In the most emotional moment of the night, Red Wings captain Steve Yzerman, who wins the Conn Smythe Trophy as most valuable player of the Stanley Cup Playoffs, hands the trophy to defenseman Vladimir Konstantinov, who's on the ice in a wheelchair after sustaining head injuries in a career-ending limousine accident a year earlier.
"It was really gratifying for us to win and with Vlady in the building tonight," Yzerman says. "We were aware of his progress all year. He was never forgotten, but we never used him as a motivational ploy. But we've just grown closer as a family and it's probably the biggest reason we're a success."
Doug Brown scores two power-play goals for the Red Wings, who complete their second straight sweep in the Final and win the 11th championship in team history. Detroit's Scotty Bowman ties Toe Blake's coaching record by winning the Stanley Cup for the eighth time.
Video: Memories: Konstantinov's story inspires the Red Wings
1985: The NHL Draft is held outside Montreal for the first time. It's moved to the Metro Toronto Convention Center, and the hometown Maple Leafs take forward Wendel Clark with the No. 1 pick.
1990: The No. 2 scorer in NHL history and the League's all-time winningest goalie are taken in the first round of the 1990 NHL Draft at BC Place in Vancouver. The Quebec Nordiques take forward Owen Nolan with the No. 1 pick, but the Pittsburgh Penguins get the offensive prize of the draft at No. 5 when they take Jaromir Jagr, a forward from Czechoslovakia. Jagr helps the Penguins win championships in 1991 and 1992, and he leaves the NHL in 2017-18 with 1,921 points -- more than anyone except Wayne Gretzky. The New Jersey Devils, picking No. 20, select Martin Brodeur, a goalie from Sait-Hyacinthe of the Quebec Major Junior Hockey League, who goes on to set the NHL record for wins with 691 before retiring in 2015.

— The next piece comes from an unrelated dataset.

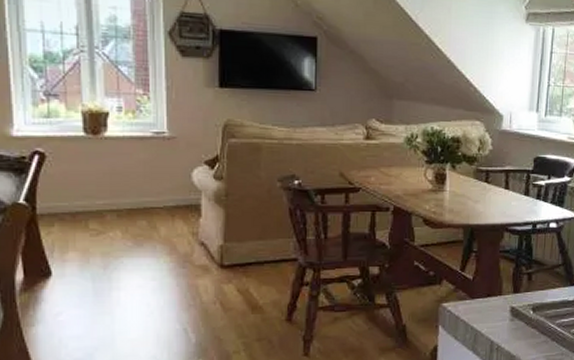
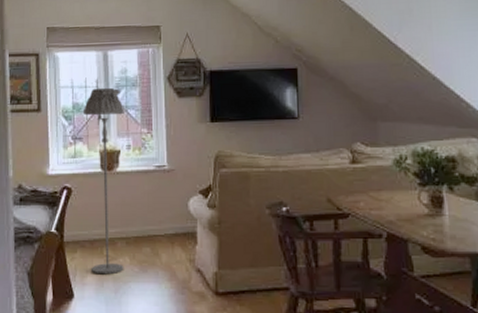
floor lamp: none [59,35,115,250] -> present [84,87,124,275]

1993: Kevin Constantine is hired as the second coach of the San Jose Sharks. Constantine, who's 34 when he's hired, takes over after San Jose goes 11-71-2 in its second NHL season. The Sharks improve by an NHL-record 58 points (33-35-16) in 1993-94, Constantine's first season, qualify for the playoffs for the first time and upset the Red Wings in the first round.

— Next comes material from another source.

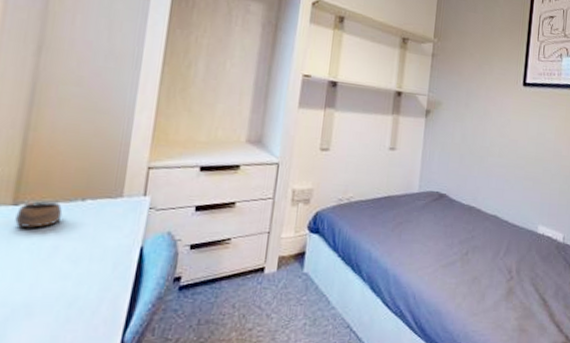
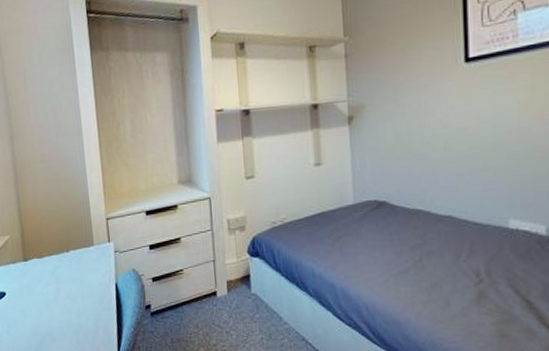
cup: present [15,201,63,228] -> none [27,256,57,277]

1994: Boston Bruins defenseman Ray Bourque sets a record by being named to the NHL First All-Star Team for the 11th time in his career. Bourque and Scott Stevens of the New Jersey Devils make the First Team on defense, ahead of Brian Leetch of the New York Rangers and Al MacInnis of the Calgary Flames. All four later are enshrined in the Hockey Hall of Fame.